What happens here is data from /dev/urandom is used as seed for rand(), followed by with modulo 6 to determine which of the previously copied chunks of data is going to be executed. Each of those chunks are individual flag checking functions. Because it will take too long to step through all 6 of the functions I will just give you an example snippet of how they check for right flag. Each function checks a specific index character from our input against 3 valid characters like so:
00000000006014e6 movzx rax, byte [ds:rdi] # Pick char from input
00000000006014ea inc rdi
00000000006014ed cmp al, 0x30 # '0' is valid char
00000000006014ef je 0x601508
00000000006014f5 cmp al, 0x37 # '7' is valid char
00000000006014f7 je 0x601508
00000000006014fd cmp al, 0x38 # '8' is valid char
00000000006014ff je 0x601508
0000000000601505 xor eax, eax # If incorrect return 0 (fail)
0000000000601507 retAs you can see 0, 7 and 8 are all valid characters at that index. None of the functions check all of the characters at once, some indexes are going to be skipped but all indexes are going to be checked at least twice against different values but a single common character. Here is a table of which function checks which index with what characters.

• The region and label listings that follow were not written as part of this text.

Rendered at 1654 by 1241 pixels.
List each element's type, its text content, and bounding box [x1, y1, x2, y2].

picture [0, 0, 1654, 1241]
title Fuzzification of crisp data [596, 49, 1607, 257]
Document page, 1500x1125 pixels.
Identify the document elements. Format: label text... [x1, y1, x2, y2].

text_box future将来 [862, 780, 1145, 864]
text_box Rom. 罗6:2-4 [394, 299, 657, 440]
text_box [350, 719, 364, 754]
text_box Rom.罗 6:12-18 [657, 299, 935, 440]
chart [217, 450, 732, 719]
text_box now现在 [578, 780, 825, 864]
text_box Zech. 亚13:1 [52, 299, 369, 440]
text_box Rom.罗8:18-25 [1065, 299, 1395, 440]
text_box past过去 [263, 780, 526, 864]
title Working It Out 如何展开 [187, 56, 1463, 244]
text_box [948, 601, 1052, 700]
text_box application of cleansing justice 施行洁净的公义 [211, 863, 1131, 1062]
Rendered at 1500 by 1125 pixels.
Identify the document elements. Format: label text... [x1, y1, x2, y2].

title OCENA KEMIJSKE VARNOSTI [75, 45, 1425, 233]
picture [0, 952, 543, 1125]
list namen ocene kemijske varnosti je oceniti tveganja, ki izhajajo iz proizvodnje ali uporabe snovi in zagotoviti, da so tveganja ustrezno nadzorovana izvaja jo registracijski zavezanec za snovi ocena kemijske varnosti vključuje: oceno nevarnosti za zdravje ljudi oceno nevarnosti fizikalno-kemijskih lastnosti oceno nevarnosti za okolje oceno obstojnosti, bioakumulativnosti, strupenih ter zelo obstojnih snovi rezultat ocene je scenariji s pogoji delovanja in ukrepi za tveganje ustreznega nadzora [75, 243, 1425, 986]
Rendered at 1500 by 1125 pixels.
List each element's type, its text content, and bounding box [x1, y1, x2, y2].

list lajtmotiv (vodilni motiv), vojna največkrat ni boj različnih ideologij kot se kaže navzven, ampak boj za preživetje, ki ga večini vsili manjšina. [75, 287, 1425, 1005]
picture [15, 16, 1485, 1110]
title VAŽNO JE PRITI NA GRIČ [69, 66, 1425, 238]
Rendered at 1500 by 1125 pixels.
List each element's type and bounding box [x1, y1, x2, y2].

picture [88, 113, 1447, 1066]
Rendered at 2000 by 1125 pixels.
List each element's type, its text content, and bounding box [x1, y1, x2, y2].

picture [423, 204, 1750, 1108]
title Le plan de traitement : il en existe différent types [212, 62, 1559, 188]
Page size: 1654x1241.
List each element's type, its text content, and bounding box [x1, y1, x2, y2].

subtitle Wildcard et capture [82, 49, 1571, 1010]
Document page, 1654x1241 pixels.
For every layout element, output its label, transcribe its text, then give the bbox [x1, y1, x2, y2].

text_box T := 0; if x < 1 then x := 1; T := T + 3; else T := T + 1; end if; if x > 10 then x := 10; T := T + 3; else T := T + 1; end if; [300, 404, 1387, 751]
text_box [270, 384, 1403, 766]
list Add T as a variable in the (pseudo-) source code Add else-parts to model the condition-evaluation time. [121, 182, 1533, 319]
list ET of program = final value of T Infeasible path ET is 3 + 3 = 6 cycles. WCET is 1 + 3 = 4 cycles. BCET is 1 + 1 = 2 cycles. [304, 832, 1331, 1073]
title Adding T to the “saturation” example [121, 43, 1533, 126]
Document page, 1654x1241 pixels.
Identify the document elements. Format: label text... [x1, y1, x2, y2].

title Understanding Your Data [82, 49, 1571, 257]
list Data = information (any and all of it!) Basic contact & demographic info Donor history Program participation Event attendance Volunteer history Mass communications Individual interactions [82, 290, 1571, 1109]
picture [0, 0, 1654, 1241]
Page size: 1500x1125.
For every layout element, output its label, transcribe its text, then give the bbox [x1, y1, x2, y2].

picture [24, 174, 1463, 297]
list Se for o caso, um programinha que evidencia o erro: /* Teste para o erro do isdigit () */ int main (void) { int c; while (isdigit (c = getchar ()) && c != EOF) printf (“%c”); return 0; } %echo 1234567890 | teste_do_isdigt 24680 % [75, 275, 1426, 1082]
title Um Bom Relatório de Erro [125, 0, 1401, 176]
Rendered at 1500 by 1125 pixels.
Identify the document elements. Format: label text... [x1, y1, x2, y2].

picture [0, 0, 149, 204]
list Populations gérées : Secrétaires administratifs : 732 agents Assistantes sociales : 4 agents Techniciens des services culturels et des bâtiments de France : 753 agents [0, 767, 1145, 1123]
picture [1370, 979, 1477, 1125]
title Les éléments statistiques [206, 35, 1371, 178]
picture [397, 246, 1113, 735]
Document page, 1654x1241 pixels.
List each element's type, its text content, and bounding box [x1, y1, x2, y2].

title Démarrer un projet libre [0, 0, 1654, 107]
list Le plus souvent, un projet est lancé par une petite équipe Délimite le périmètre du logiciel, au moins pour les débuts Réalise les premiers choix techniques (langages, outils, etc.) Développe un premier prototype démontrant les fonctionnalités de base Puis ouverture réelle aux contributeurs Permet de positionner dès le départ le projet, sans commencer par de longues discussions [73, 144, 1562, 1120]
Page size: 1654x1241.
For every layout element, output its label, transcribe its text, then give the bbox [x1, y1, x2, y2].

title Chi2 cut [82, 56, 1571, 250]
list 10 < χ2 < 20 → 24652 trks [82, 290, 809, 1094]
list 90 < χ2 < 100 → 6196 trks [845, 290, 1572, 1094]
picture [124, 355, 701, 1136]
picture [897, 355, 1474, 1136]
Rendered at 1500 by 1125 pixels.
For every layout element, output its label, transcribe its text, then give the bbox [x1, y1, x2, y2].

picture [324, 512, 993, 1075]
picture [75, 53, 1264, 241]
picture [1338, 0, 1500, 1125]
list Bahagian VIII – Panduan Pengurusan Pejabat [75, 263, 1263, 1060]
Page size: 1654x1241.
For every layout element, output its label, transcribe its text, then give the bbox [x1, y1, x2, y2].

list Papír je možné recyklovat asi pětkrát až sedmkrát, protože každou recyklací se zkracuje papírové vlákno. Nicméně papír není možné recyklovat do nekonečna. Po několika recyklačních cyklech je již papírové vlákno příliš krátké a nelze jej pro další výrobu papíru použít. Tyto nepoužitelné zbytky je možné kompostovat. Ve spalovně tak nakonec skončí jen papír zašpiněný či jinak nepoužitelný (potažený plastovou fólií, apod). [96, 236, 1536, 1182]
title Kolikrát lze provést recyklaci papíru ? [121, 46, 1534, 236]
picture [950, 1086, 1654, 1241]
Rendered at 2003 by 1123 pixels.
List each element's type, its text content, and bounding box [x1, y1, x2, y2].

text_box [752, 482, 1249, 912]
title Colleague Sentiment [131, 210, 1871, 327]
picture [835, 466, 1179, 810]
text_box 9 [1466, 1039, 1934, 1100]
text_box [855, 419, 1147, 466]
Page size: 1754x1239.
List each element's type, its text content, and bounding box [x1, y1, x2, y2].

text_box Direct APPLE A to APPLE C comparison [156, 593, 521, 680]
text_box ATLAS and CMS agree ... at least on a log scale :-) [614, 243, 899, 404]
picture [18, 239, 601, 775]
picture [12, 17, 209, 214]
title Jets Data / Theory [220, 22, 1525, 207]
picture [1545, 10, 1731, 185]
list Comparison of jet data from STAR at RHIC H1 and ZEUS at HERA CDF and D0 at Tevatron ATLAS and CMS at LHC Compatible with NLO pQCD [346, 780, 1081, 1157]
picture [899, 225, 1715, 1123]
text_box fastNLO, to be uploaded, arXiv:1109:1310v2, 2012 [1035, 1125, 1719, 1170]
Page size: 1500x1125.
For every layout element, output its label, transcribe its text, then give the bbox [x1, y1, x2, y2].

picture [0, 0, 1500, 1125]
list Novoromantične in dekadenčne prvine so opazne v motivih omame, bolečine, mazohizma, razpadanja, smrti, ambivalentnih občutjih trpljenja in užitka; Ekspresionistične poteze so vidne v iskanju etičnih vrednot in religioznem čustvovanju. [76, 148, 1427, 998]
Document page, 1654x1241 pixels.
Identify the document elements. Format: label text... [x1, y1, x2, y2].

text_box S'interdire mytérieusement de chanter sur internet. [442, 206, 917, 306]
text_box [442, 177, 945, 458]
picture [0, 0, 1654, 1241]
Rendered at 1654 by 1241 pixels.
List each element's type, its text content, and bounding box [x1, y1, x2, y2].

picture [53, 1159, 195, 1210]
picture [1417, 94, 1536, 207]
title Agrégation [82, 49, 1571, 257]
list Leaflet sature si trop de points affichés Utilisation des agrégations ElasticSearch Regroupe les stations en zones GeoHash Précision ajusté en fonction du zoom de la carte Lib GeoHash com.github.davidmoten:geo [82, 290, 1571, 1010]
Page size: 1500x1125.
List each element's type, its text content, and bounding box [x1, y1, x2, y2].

char | function 2 | function 3 | function 4 | function 5 | function 6 |
-----|------------|------------|------------|------------|------------|
1 | ? | ? | ? | ? | ? |
2 | ? | ? | ? | ? | ? |
3 | ? | ? | ? | ? | ? |
4 | ? | ? | ? | ? | ? |
5 | ? | ? | ? | ? | ? |
6 | ? | 29f | 79b | ? | 189 |
7 | ? | 14c | 47f | ? | 04f |
8 | 5de | 16e | ? | 7ef | ? |
9 | aef | ? | ? | 02a | 9ae |
10 | ? | 59a | 5ab | 57b | ? |
11 | ? | 19e | ade | ? | 5ae |
12 | 023 | ? | ? | 038 | 36e |
13 | 27d | 278 | ? | 02e | ? |
14 | ? | 78f | 57f | ? | 8cf |
15 | ? | ? | 23b | 2bf | 269 |
16 | bdf | 57b | bdf | ? | ? |
17 | ? | ? | 358 | 35d | 5ef |
18 | ? | abe | abf | 7be | ? |
19 | ? | 35d | ? | 35b | 349 |
20 | ? | 7af | 67f | 7de | ? |
21 | 25d | ? | bdf | ? | 6cd |
22 | ? | 49b | 9ae | ? | 39e |
23 | 24a | ? | 49a | ? | 14d |
24 | 17d | 67f | ? | 79a | ? |
25 | ? | 2ce | 9de | ? | 25e |
26 | 3ef | ? | 16e | 47e | ? |
27 | 18a | 7ae | 13a | ? | ? |
28 | ? | 39b | 34a | ? | 3bf |
29 | 59a | 1ad | ? | ? | 2af |
30 | ? | 37a | 136 | 3ad | ? |
31 | 078 | ? | ? | 28c | 078 |
32 | 49a | 29d | ? | ? | 79b |
33 | 39f | 037 | ? | ? | 023 |
34 | 236 | ? | 26e | ? | 24b |
35 | ? | 7ad | 34a | ? | ade |
36 | 8ce | 78e | ? | 2ce | ? |
37 | 145 | ? | 179 | ? | 1be |
38 | ? | ? | ? | ? | ? |
39 | nul | nul | nul | nul | nul |Question marks are characters that are being checked at that index by each specific function. Function 1 checks if the input starts with ‘9447{‘, consists only of chars ‘0123456789abcdef’ and ends with ‘}’. Knowing each valid pair characters at each index we can build the only valid flag ‘9447{94ea5e32f2b5b37d947eea3a38932ae1}’.
To hinder our analysis there were anti-stepping instruction after each character check/skip using the following method:
00000000006015e4 rdtsc
00000000006015e6 test eax, 0xfffff
00000000006015eb jne 0x6015e4Instruction ‘rdtsc’ returns CPU time-stamp counter, which is being checked if it ends with 0xfffff, if not it jumps back 9 bytes making it infinite loop. As we single-step our chances of hitting 0xfffff are probably less than winning the lotto :). So for the most part I just used static analysis by converting the functions in the Data Segment to executable code.
Overall it was a fun challenge. My thanks to the guys from 9447.